O que faz falta é mobilizar a malta
Em tempo de crise e logo após uma greve geral, a “Sociedade Civil” anda na boca de toda a gente. Chegou o momento, dizem, da grande mobilização, do grande empenho cívico. Contra o imobilismo e apatia geral, marchar, marchar.
O tema da “Sociedade Civil” tem tanto de fascinante, como de estranho.
Desde logo, parece encobrir uma escandalosa demissão.
Entende-se por Sociedade Civil, em geral, a esfera social que não é do Estado. Mas se a Sociedade Civil abdica do Estado, quem é que cuida do que é Público? Estará a Sociedade Civil condenada a assumir a posição de objecto, e não sujeito, das decisões políticas?
Surpreendo-me sempre com o atestado de menoridade com que tantos se parecem conformar.
O ponto nevrálgico e o canal de circulação entre a sociedade e as suas instituições tem no nosso sistema democrático uma casa: os partidos políticos.
Os partidos são associações. Ponto. Estão sujeitas ao direito civil, com ligeiras especificidades constitucionais, todas elas dirigidas ao reforço da sua autonomia e democraticidade.
Por seu lado, têm o monopólio de apresentação de candidatos à Assembleia da República, donde emana também em larga medida no nosso sistema a função de Governo.
Não obstante, em Portugal, como no resto na Europa, assiste-se a uma preocupante demissão da Sociedade Civil em “tomar partido”. As consequências são evidentes aos olhos de todos: desidentificação crescente entre eleitores e eleitos, desmobilização e indiferença diante do sistema político, descredibilização das instituições, que, por sua vez, se tornam incapazes de tomar o pulso à sociedade e mobilizá-la para os desafios com que nos enfrentamos (mais a mais em tempos de crise e de urgência como o que actualmente existe).
A principal responsabilidade por tal preocupante realidade não pode deixar de ser assacada, em primeiro lugar, à Sociedade Civil. É por demissão desta que tal é possível.
E colocada assim a questão, a Sociedade Civil tem que, antes do mais, definir qual é o patamar de emancipação a que aspira.
Não vale a pena multiplicar-se em desculpas.
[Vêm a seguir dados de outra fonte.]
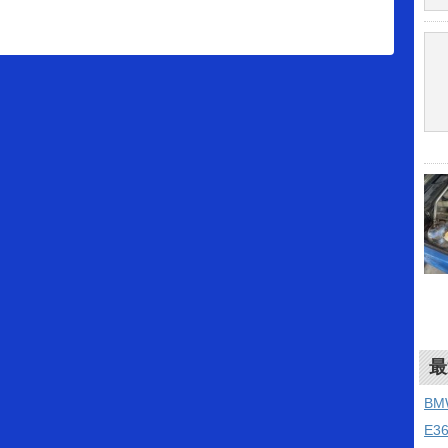
最
B
E3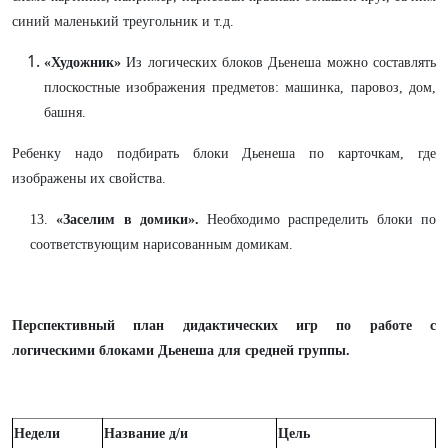
синий маленький треугольник и т.д.
«Художник»
Из логических блоков Дьенеша можно составлять
плоскостные изображения предметов: машинка, паровоз, дом,
башня.
Ребенку надо подбирать блоки Дьенеша по карточкам, где
изображены их свойства.
13.
«Заселим в домики».
Необходимо распределить блоки по
соответствующим нарисованным домикам.
Перспективный план дидактических игр по работе с
логическими блоками Дьенеша для средней группы.
Недели
Название д/и
Цель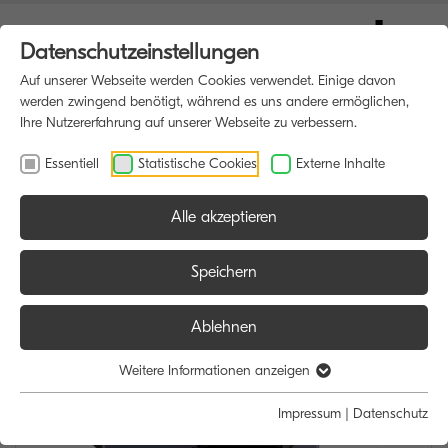
Datenschutzeinstellungen
Auf unserer Webseite werden Cookies verwendet. Einige davon
werden zwingend benötigt, während es uns andere ermöglichen,
Ihre Nutzererfahrung auf unserer Webseite zu verbessern.
Essentiell
Statistische Cookies
Externe Inhalte
Alle akzeptieren
HOME
MULTIFUNKTIONSDRUCKER
Speichern
Ablehnen
Weitere Informationen anzeigen
Impressum
|
Datenschutz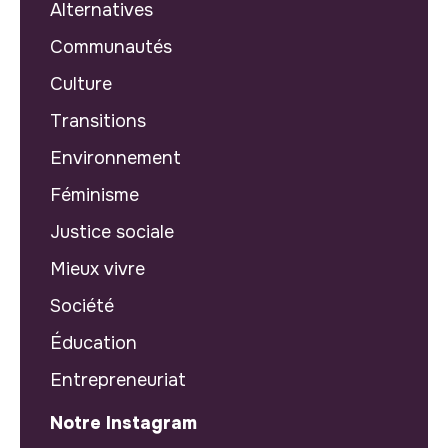
Alternatives
Communautés
Culture
Transitions
Environnement
Féminisme
Justice sociale
Mieux vivre
Société
Éducation
Entrepreneuriat
Notre Instagram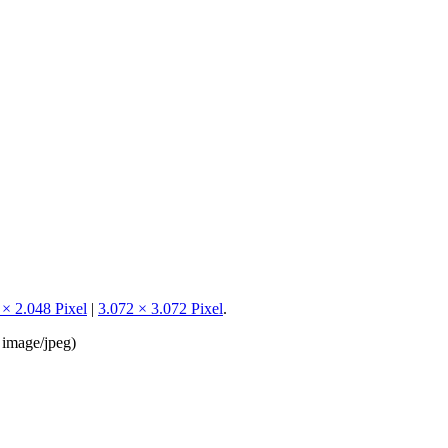
 × 2.048 Pixel
|
3.072 × 3.072 Pixel
.
:
image/jpeg
)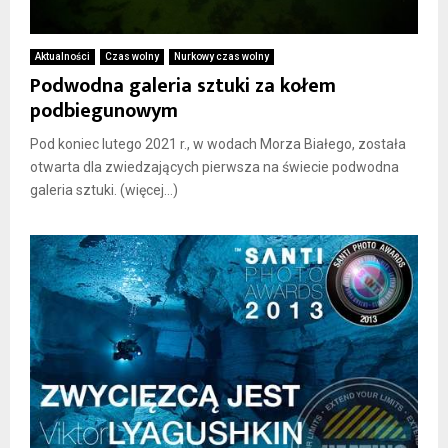
Aktualności
Czas wolny
Nurkowy czas wolny
Podwodna galeria sztuki za kołem
podbiegunowym
Pod koniec lutego 2021 r., w wodach Morza Białego, została
otwarta dla zwiedzających pierwsza na świecie podwodna
galeria sztuki. (więcej…)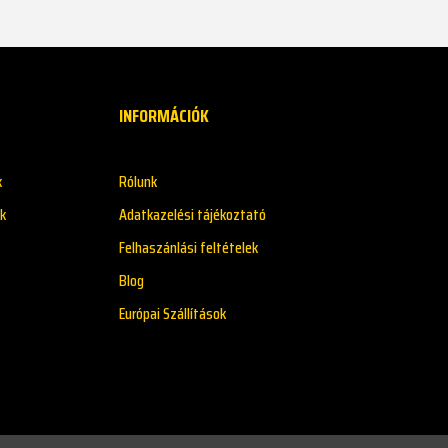
INFORMÁCIÓK
k
Rólunk
k
Adatkazelési tájékoztató
Felhaszánlási feltételek
Blog
Európai Szállítások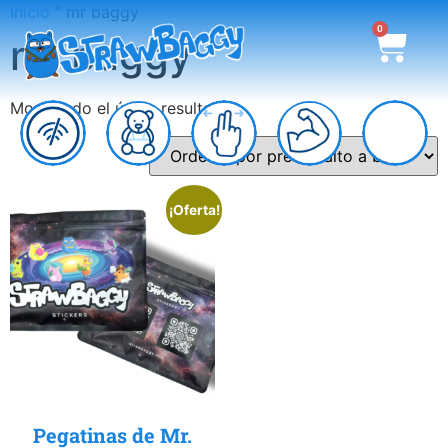
Inicio
"
mr baggy
0
mr baggy
Mostrando el único resultado
¡Oferta!
Pegatinas de Mr.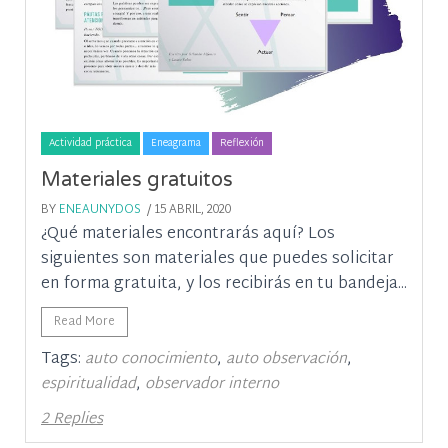
Actividad práctica
Eneagrama
Reflexión
Materiales gratuitos
BY
ENEAUNYDOS
/ 15 ABRIL, 2020
¿Qué materiales encontrarás aquí? Los
siguientes son materiales que puedes solicitar
en forma gratuita, y los recibirás en tu bandeja...
Read More
Tags:
,
,
auto conocimiento
auto observación
,
espiritualidad
observador interno
2 Replies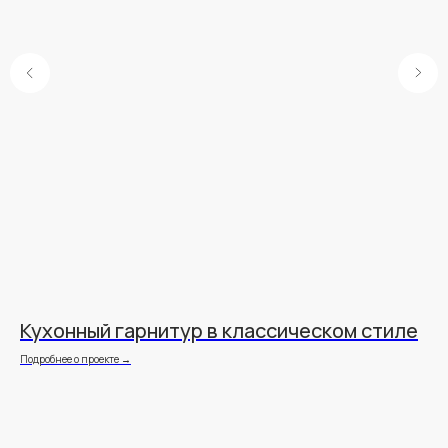
Кухонный гарнитур в классическом стиле
С
Подробнее о проекте →
Под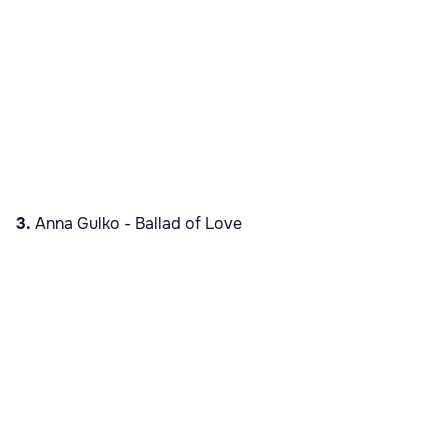
3.
Anna Gulko -
Ballad of Love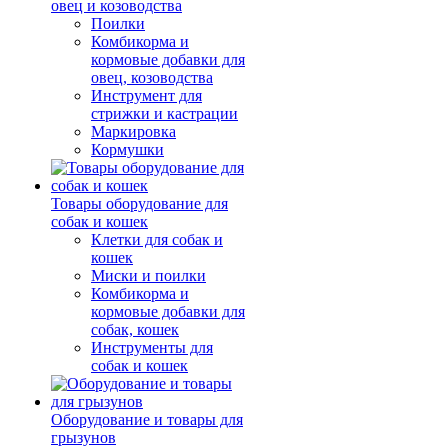
овец и козоводства
Поилки
Комбикорма и
кормовые добавки для
овец, козоводства
Инструмент для
стрижки и кастрации
Маркировка
Кормушки
Товары оборудование для
собак и кошек
Клетки для собак и
кошек
Миски и поилки
Комбикорма и
кормовые добавки для
собак, кошек
Инструменты для
собак и кошек
Оборудование и товары для
грызунов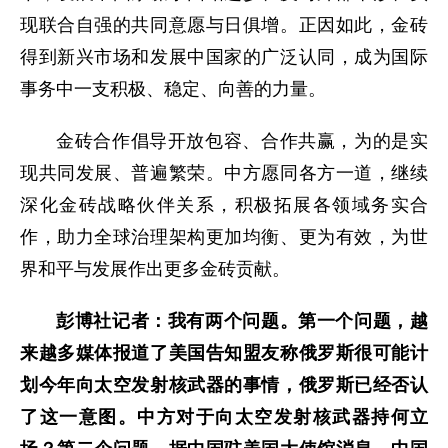
现联合自强的共同意愿与日俱增。正因如此，金砖
得到新兴市场和发展中国家的广泛认同，成为国际
事务中一支积极、稳定、向善的力量。
金砖合作倡导开放包容、合作共赢，为的是实
现共同发展、普遍繁荣。中方愿同各方一道，继续
深化金砖战略伙伴关系，积极拓展各领域务实合
作，助力全球治理架构更加均衡、更为有效，为世
界和平与发展作出更多金砖贡献。
彭博社记者：我有两个问题。第一个问题，越
来越多媒体报道了美国告知盟友称俄罗斯很可能计
划今年向太空发射核武器的事情，俄罗斯已经否认
了这一意图。中方对于向太空发射核武器持何立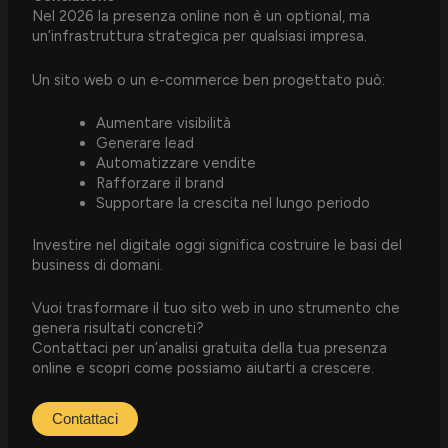
Nel 2026 la presenza online non è un optional, ma
un’infrastruttura strategica per qualsiasi impresa.
Un sito web o un e-commerce ben progettato può:
Aumentare visibilità
Generare lead
Automatizzare vendite
Rafforzare il brand
Supportare la crescita nel lungo periodo
Investire nel digitale oggi significa costruire le basi del
business di domani.
Vuoi trasformare il tuo sito web in uno strumento che
genera risultati concreti?
Contattaci per un’analisi gratuita della tua presenza
online e scopri come possiamo aiutarti a crescere.
Contattaci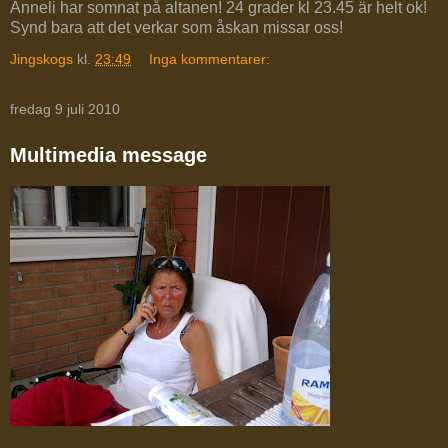
Anneli har somnat på altanen! 24 grader kl 23.45 är helt ok!
Synd bara att det verkar som åskan missar oss!
Jingskogs
kl.
23:49
Inga kommentarer:
fredag 9 juli 2010
Multimedia message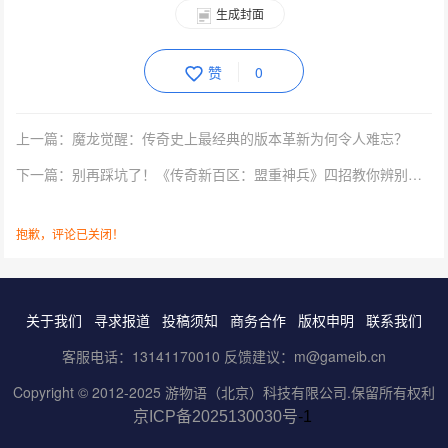
生成封面
赞
0
上一篇：魔龙觉醒：传奇史上最经典的版本革新为何令人难忘？
下一篇：别再踩坑了！《传奇新百区：盟重神兵》四招教你辨别正版传奇
抱歉，评论已关闭！
关于我们
寻求报道
投稿须知
商务合作
版权申明
联系我们
客服电话：13141170010 反馈建议：m@gameib.cn
Copyright © 2012-2025
游物语（北京）科技有限公司
.保留所有权利
京ICP备2025130030号
-1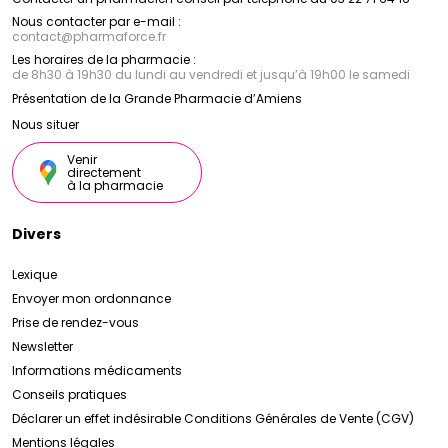
Nous contacter par e-mail :
contact
@
pharmaforce.fr
Les horaires de la pharmacie :
de 8h30 à 19h30 du lundi au vendredi et jusqu’à 19h00 le samedi
Présentation de la Grande Pharmacie d’Amiens
Nous situer
Venir
directement
à la pharmacie
Divers
Lexique
Envoyer mon ordonnance
Prise de rendez-vous
Newsletter
Informations médicaments
Conseils pratiques
Déclarer un effet indésirable
Conditions Générales de Vente (CGV)
Mentions légales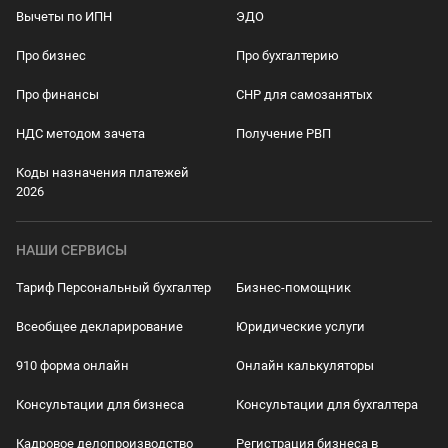
Вычеты по ИПН
ЭДО
Про бизнес
Про бухгалтерию
Про финансы
СНР для самозанятых
НДС методом зачета
Получение РВП
Коды назначения платежей
2026
НАШИ СЕРВИСЫ
Тариф Персональный бухгалтер
Бизнес-помощник
Всеобщее декларирование
Юридические услуги
910 форма онлайн
Онлайн калькуляторы
Консультации для бизнеса
Консультации для бухгалтера
Кадровое делопроизводство
Регистрация бизнеса в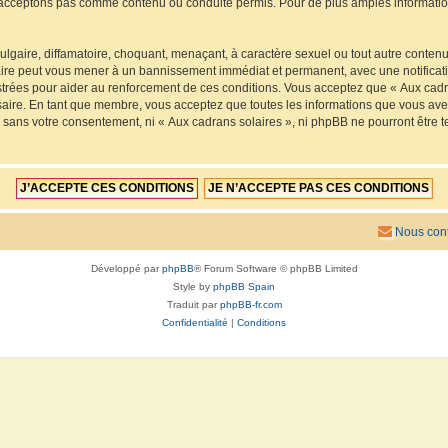
acceptons pas comme contenu ou conduite permis. Pour de plus amples informations
lgaire, diffamatoire, choquant, menaçant, à caractère sexuel ou tout autre contenu 
faire peut vous mener à un bannissement immédiat et permanent, avec une notificatio
trées pour aider au renforcement de ces conditions. Vous acceptez que « Aux cadra
saire. En tant que membre, vous acceptez que toutes les informations que vous av
ie sans votre consentement, ni « Aux cadrans solaires », ni phpBB ne pourront êtr
Nous cont
Développé par
phpBB
® Forum Software © phpBB Limited
Style by
phpBB Spain
Traduit par
phpBB-fr.com
Confidentialité
|
Conditions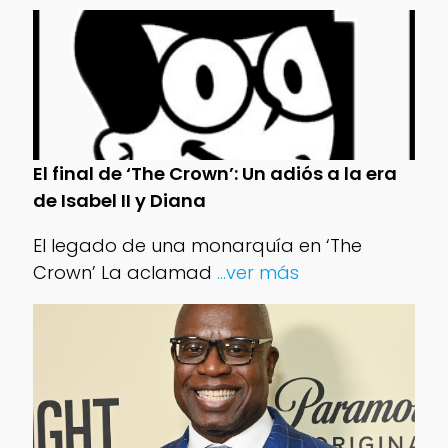
El final de ‘The Crown’: Un adiós a la era
de Isabel II y Diana
El legado de una monarquía en ‘The
Crown’ La aclamad
...ver más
Enquanto virmos nos partidos a “casa dos políticos” estaremos fatalmente não só a renunciar à responsabilidade maior a que somos chamados em termos cívicos, como a encorajar a doença de dupla personalidade que opõe o Estado à Sociedade Civil, os eleitos aos eleitores, os governantes aos cidadãos.
Em tempos de grande mobilização importa lembrar que não basta clamar por empenho cívico. É preciso perceber onde é que esse empenho mais falta faz.